SERAP had, in 2016, sent a petition to the then Acting Chief Justice of Nigeria. Justice Water Onnoghen based on its report “From Darkness to Darkness: How Nigerians are Paying the Price for Corruption in the Electricity Sector” demanding for action. They drew attention to accusations against the Dr. Ransom Owan-led board of the Nigerian Electricity Regulatory Commission (NERC) of allegedly settling officials with millions of Naira as severance packages and for embarrassing them with alleged Three Billion Naira (N3,000,000,000.00) fraud. They also called for the reopening and effective prosecution of corruption allegations, including the alleged “looting of the benefits of families of the deceased employees of Power Holding Company of Nigeria (PHCN) leveled against a former Permanent Secretary in the Ministry of Power, Godknows Igali. Others cited included Liyel Imoke, who superintended the earlier programmes, Professor Chinedu Nebo who handed over the assets of the PHCN to private investors on November 1, 2013 and was alleged to have corruptly funded the privatized power sector with over N200 Billion despite privatization.

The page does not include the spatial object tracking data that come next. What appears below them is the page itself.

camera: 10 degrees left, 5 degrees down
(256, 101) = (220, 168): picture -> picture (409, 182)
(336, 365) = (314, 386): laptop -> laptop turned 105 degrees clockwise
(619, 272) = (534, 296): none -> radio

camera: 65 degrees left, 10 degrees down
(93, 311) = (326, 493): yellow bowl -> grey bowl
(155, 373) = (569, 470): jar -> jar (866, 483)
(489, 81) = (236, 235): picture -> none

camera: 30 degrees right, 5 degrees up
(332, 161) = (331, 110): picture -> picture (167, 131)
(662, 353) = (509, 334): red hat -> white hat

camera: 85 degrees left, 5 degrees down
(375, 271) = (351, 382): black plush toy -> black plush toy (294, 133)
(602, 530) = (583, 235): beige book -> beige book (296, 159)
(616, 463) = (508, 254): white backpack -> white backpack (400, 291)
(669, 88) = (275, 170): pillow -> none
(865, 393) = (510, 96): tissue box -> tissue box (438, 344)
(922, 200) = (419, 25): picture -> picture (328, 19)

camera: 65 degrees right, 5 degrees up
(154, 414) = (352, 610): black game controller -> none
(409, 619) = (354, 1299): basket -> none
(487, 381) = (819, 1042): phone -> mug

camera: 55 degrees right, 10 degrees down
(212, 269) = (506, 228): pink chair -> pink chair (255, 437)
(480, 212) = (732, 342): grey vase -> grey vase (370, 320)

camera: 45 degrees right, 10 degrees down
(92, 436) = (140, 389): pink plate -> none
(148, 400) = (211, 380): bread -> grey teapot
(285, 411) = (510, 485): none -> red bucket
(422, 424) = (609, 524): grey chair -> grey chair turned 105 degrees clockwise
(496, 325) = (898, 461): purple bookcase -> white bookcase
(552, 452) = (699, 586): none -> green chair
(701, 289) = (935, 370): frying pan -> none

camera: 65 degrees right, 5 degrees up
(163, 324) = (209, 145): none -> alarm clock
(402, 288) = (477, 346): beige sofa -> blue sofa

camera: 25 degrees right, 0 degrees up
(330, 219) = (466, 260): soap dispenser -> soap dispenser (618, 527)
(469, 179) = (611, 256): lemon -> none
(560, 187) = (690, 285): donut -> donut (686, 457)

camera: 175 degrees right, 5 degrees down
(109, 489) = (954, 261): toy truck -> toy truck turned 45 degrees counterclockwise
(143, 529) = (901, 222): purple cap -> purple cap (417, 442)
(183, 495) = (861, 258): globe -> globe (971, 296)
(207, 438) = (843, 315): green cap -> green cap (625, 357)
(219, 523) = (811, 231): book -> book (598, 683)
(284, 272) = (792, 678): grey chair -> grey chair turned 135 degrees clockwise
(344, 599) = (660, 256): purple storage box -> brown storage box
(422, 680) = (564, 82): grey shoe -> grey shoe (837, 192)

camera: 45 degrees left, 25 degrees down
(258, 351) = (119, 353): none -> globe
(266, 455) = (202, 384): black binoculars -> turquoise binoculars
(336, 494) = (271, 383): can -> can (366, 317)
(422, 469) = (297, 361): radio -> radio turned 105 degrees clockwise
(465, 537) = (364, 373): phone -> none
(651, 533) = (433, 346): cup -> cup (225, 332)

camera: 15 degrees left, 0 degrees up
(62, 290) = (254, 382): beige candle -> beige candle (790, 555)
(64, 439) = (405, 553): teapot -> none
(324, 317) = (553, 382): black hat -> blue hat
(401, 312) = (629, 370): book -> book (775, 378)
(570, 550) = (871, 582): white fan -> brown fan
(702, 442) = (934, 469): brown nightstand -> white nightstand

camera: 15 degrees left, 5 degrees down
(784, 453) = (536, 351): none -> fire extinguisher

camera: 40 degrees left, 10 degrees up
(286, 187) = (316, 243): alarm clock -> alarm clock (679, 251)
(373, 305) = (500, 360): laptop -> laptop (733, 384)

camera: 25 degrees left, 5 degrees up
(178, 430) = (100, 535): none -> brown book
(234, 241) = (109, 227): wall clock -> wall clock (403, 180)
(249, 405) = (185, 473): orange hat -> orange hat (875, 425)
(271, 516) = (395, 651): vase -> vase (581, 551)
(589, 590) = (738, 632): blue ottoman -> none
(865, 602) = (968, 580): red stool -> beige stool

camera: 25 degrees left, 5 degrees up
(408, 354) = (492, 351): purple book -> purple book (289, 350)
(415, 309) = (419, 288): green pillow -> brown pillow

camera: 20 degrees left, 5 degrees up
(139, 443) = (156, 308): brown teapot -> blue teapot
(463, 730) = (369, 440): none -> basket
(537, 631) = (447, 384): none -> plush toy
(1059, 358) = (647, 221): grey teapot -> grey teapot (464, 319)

It is therefore not just an Obasanjo issue.

Nigeria has been suffering from a real crisis related to the scale of the theft of public resources that is beyond all logic and can only be equated to madness. For decades, some public officials have been stealing billions of Naira and subsequently some of them graduated into stealing billions of dollars. In the process, they have completely lost sight of rationality; that is how much you can reasonably spend in your lifetime and the lifetimes of your children. Two million dollars for example is over one billion Naira and there is no way a family can reasonable spend one billion Naira in their lifetime. I say reasonably because of course someone can spend one billion Naira renting planes and buying houses that are too big for a family to live in.

One thing that has been scientifically proved about corruption is that when the system is able to punish those involved in corrupt practices the quantum decreases steadily. When there is immunity for engaging in corrupt practices however the quantum and scale of corrupt acts grows astronomically. Nigeria became the only country in the civilised world where corrupt persons could get court injunctions stopping the prosecutorial agencies and the courts from investigating and prosecuting their corrupt acts. We must address the culture of impunity that has afflicted our nation.